**Task requirements:** Extract each line below that contains the word "series" and copy it as it appears.

(Data visualization images)
+ + + +
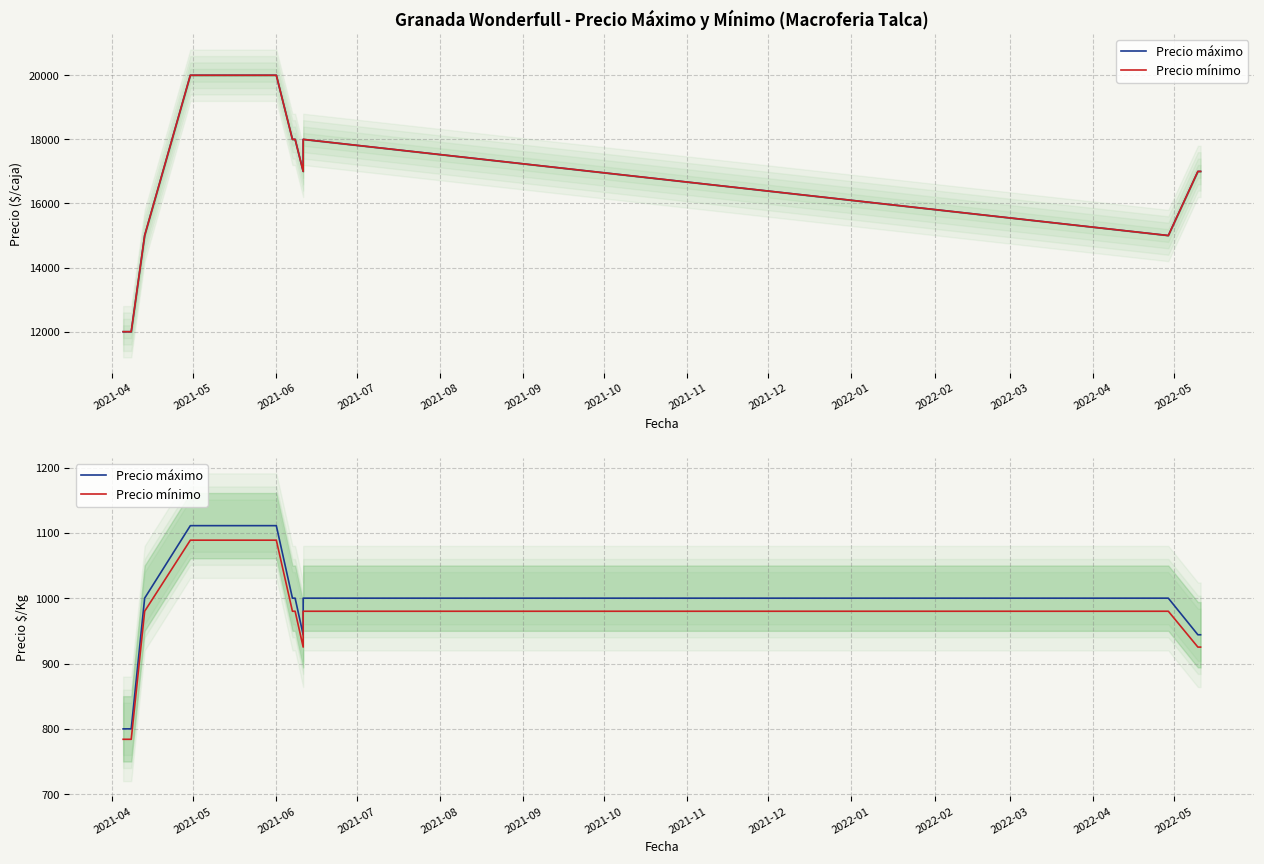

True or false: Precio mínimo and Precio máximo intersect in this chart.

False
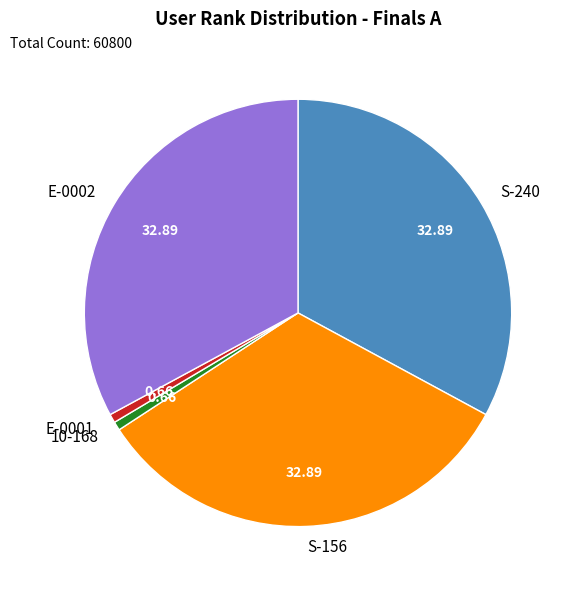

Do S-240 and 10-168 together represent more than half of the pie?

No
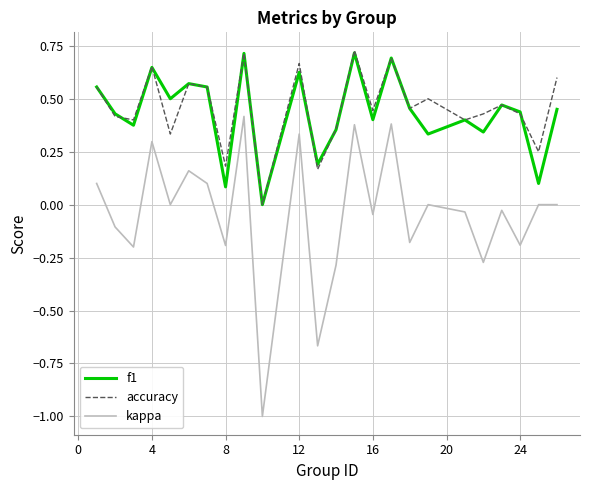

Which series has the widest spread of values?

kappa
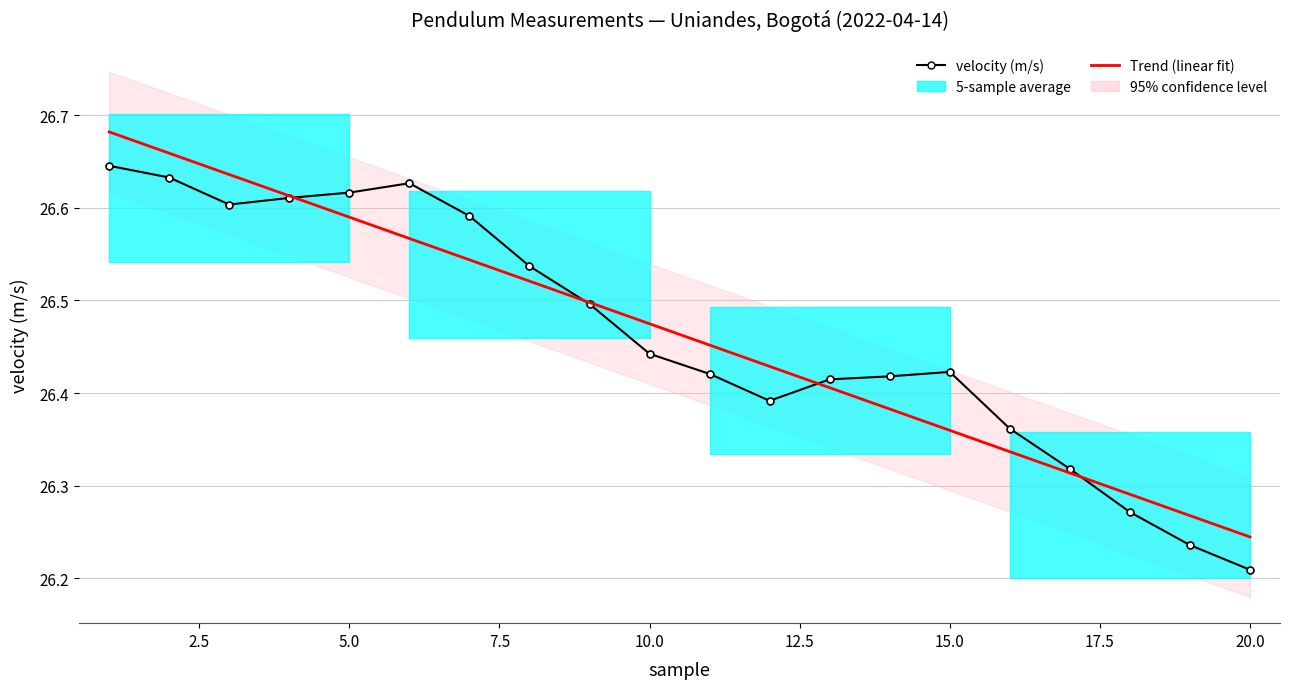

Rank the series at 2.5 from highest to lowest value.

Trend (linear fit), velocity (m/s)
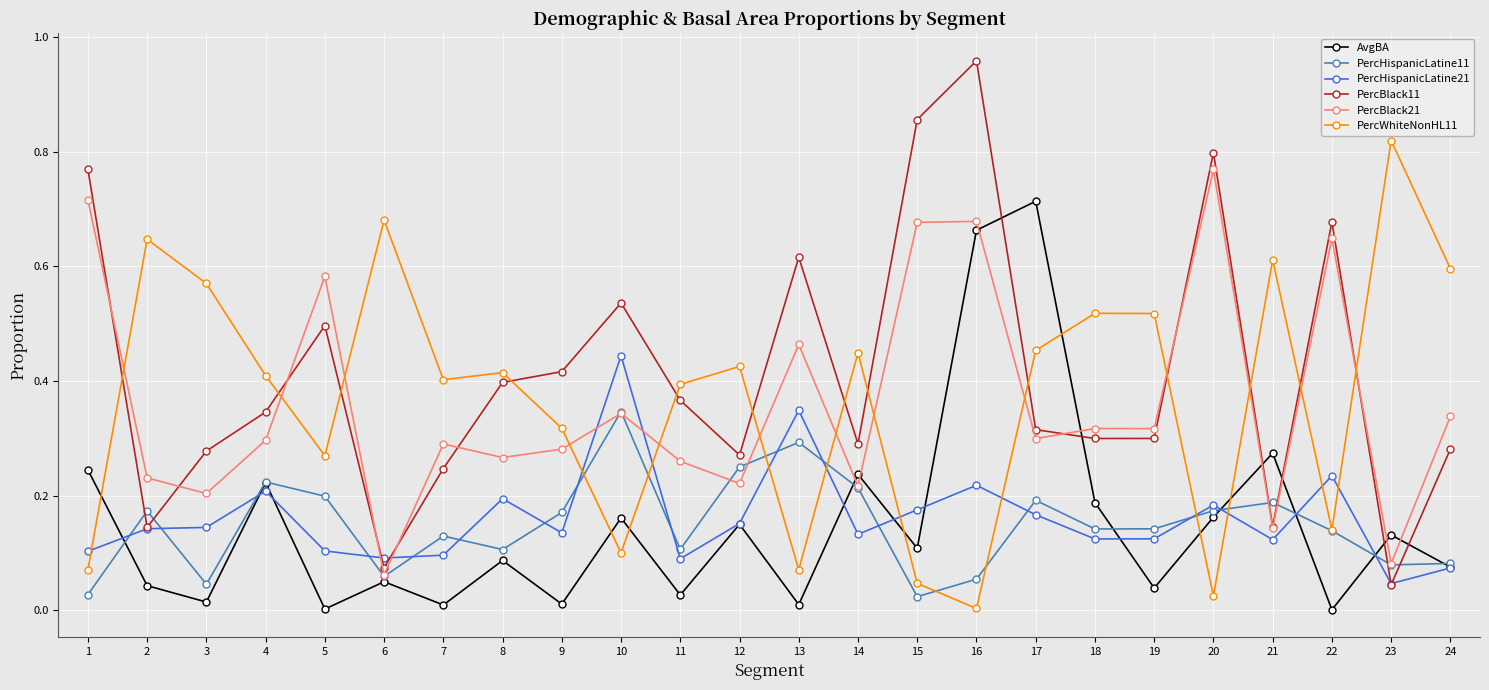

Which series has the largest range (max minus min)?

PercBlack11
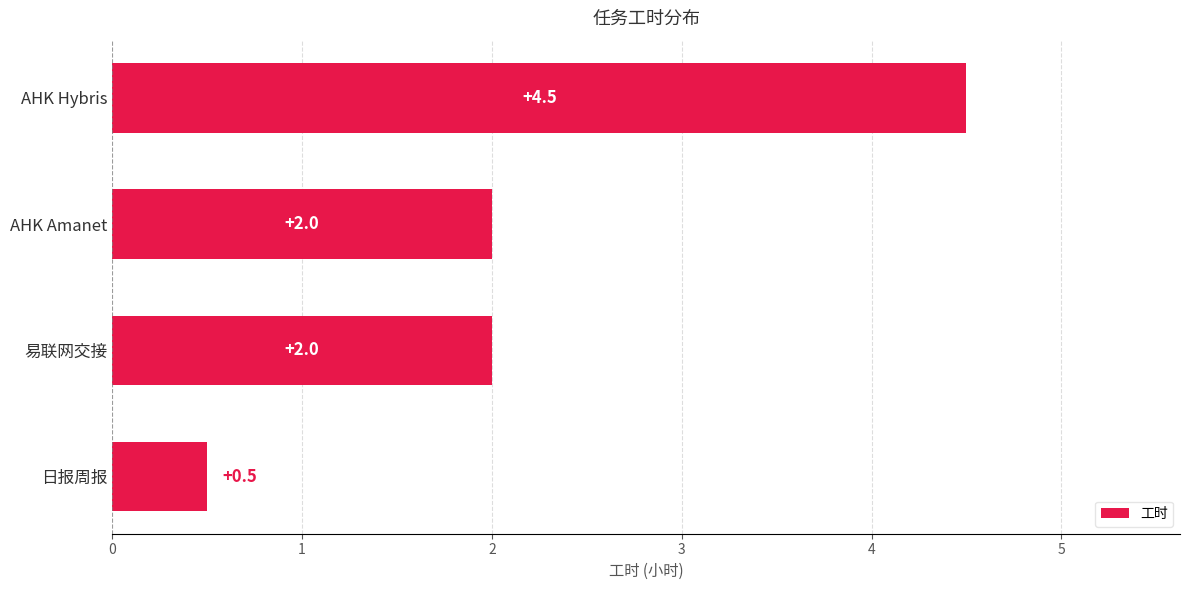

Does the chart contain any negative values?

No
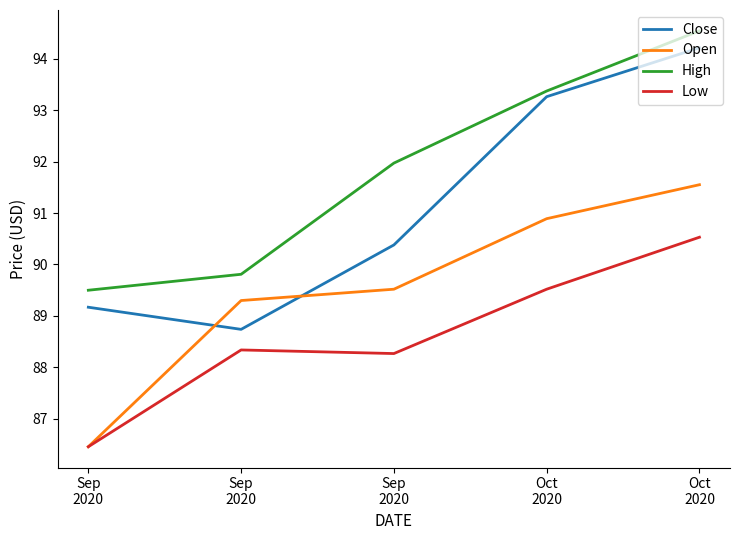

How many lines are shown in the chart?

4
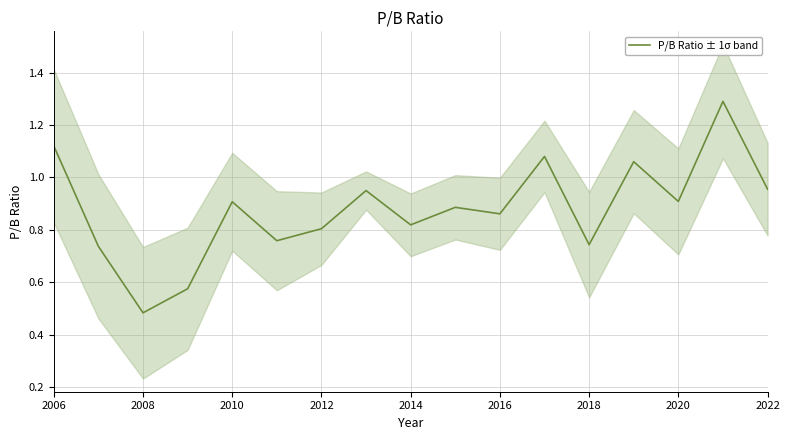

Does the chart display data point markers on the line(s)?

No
+ + + +
**Answer:**
Which series has the widest spread of values?
Rank the series at 2.5 from highest to lowest value.
Which series has the largest range (max minus min)?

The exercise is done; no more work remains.